# Proof that a continuous function $f : [a,b] \to {\mathbb Q}$ is a constant function. [duplicate]

Possible Duplicate:
Continuous Functions from $\mathbb{R}$ to $\mathbb{Q}$

Let $f : [a,b] \to \mathbb Q$ be a continuous function. Prove that $f$ is a constant function.

-
This is your second question in quick succession. What have you tried? – Brian M. Scott May 13 '12 at 6:23
I had some suggestions for your post, but it would have been a repeat of what Prof Magidin has already suggested. You already have a helpful answer below, but try to keep his advice in mind. Cheers, – Dylan Moreland May 13 '12 at 6:23
Although I answered, I downvoted.
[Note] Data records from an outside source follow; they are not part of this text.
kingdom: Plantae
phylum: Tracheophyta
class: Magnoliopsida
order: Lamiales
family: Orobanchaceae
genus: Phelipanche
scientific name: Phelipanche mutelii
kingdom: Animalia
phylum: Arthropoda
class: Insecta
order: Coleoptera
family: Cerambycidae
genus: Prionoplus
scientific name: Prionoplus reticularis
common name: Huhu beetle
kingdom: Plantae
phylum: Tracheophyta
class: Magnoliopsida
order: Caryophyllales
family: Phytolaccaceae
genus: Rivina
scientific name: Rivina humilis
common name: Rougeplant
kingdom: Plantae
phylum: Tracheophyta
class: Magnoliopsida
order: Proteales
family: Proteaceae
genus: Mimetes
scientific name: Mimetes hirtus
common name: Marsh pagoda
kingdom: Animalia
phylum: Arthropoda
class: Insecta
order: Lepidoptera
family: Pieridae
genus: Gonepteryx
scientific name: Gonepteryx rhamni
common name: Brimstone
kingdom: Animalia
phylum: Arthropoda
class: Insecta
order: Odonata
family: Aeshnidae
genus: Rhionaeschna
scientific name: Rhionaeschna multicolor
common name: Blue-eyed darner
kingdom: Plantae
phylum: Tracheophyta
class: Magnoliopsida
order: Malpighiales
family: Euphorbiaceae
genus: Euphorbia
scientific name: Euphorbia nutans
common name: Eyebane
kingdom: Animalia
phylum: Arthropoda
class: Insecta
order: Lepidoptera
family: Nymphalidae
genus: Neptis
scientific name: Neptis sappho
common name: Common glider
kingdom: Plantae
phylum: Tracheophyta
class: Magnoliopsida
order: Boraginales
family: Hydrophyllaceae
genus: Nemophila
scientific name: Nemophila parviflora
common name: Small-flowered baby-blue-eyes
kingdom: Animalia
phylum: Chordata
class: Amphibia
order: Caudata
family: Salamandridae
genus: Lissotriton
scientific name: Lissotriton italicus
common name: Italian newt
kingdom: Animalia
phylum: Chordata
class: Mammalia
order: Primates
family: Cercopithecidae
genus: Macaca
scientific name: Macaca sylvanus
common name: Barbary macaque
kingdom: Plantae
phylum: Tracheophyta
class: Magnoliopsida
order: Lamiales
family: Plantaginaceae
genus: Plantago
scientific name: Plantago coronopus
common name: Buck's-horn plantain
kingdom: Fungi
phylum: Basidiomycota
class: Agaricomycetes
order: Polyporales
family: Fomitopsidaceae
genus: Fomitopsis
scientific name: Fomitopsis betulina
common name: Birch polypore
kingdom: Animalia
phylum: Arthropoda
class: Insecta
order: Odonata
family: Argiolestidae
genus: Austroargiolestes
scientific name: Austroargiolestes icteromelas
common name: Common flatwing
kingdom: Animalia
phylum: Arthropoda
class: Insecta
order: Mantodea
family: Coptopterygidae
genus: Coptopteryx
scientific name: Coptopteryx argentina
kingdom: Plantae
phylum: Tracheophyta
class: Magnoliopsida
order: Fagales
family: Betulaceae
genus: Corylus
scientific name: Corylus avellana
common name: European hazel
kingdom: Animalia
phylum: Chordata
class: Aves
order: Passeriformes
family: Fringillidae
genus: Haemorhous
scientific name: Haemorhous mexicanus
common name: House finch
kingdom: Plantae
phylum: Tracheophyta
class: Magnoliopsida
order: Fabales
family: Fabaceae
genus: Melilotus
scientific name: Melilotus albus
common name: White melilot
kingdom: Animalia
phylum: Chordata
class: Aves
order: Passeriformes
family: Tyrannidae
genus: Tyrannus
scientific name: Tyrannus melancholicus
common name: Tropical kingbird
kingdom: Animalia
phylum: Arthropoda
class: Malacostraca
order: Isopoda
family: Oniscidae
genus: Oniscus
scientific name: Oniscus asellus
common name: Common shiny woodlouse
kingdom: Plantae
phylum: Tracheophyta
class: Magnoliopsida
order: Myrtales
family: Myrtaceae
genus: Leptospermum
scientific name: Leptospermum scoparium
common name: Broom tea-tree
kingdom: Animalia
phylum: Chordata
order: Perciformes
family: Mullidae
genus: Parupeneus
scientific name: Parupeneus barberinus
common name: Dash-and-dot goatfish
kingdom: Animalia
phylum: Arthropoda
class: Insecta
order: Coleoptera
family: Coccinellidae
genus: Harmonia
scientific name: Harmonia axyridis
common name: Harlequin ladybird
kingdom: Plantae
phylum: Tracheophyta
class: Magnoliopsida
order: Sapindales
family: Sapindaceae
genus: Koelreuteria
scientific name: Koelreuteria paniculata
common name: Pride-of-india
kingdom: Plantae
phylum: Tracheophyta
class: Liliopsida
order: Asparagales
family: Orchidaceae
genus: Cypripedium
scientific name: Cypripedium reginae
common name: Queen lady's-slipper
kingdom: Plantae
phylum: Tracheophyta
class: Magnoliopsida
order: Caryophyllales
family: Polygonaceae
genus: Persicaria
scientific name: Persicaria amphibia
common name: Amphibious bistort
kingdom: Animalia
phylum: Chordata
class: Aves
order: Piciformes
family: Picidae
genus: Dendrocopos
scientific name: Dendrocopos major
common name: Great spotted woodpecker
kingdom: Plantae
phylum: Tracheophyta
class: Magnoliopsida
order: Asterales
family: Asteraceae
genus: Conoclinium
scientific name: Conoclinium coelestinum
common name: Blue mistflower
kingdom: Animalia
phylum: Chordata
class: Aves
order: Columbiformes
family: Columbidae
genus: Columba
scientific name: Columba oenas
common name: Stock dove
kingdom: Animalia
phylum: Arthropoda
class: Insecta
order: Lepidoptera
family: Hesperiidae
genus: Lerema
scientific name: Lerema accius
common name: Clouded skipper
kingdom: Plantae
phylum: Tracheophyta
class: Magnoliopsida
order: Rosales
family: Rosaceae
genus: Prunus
I sometimes downvote questions that don't show that the poster has tried anything or shown any effort. But if you edit your question, I would be willing to undo that. – mixedmath May 13 '12 at 6:25
Also see here: math.stackexchange.com/questions/141768/… – Asaf Karagila May 13 '12 at 6:26
@dato: Note that the continuous image of a connected space is connected. Only connected components of $\mathbb Q$ are rationals. You can prove this without resorting to additional constraints. I do agree, however, that such question is hard to answer if the OP does not supply a survey of their current knowledge. – Asaf Karagila May 13 '12 at 6:33
Is $[a,b]$ connected? Is $\mathbb{Q}$?